GIVEN PASSAGE:
◇ ◇ ◇
-
Happy endings are all alike Uncompromisingly frank from its opening line, Sandra Scoppettone’s (1936-) depiction of the love affair between teenage girls Jaret and Peggy was a much-needed riposte to 1950s lesbian pulp, such as the novels of Ann Bannon and Vin Packer. As one reviewer put it, “The story 1) is not preachy, 2) does not kill off either girl in the end, 3) is not syrupy”. The ground-breaking ‘Happy Endings Are All Alike’, chosen as an American Library Association Best Book for Young Adults, was first published by Harper & Row in 1978, preceding Nancy Garden’s ‘Annie on My Mind’ by four years. Scoppettone is known also for her crime-writing, as a playwright and for her collaboration with Louise Fitzhugh (author of ‘Harriet the Spy’) on the 1961 picture book ‘Suzuki Beane’, a counterculture parody of the ‘Eloise’ books set in Greenwich Village.
◇ ◇ ◇
DATA FOR ANALYSIS:
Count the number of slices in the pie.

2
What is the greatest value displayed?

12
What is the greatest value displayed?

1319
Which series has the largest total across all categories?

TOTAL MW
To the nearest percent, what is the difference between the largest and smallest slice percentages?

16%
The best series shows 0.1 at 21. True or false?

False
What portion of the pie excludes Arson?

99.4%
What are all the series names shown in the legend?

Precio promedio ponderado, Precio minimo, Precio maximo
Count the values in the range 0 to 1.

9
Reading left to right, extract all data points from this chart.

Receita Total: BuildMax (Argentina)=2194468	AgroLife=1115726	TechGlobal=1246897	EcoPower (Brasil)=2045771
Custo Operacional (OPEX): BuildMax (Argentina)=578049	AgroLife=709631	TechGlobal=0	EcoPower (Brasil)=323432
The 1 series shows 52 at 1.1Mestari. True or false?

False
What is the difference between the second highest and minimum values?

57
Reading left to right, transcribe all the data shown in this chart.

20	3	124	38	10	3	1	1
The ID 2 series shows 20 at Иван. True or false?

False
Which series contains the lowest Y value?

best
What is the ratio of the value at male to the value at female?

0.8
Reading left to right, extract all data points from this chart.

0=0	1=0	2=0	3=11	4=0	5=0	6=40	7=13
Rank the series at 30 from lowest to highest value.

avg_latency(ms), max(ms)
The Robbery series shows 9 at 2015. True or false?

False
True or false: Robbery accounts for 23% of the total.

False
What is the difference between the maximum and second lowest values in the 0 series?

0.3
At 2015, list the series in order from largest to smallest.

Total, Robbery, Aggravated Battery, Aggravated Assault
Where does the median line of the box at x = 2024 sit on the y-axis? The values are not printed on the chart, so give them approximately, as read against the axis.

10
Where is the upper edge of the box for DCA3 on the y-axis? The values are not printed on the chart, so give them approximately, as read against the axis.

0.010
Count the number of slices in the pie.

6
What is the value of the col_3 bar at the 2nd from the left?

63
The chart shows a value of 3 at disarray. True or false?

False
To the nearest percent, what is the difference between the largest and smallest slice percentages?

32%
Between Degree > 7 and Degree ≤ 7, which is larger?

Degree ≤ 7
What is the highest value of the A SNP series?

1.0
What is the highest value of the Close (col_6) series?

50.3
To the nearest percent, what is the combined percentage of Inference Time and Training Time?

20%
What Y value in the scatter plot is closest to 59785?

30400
◇ ◇ ◇
REQUIRED TASKS:
**A)** According to the passage, which publisher first issued 'Happy Endings Are All Alike', and in what year?
**B)** Which writers other than Sandra Scoppettone does the passage name?

EXPECTED RESPONSES:
**A)** Harper & Row, in 1978.

**B)** Ann Bannon, Vin Packer, Nancy Garden, Louise Fitzhugh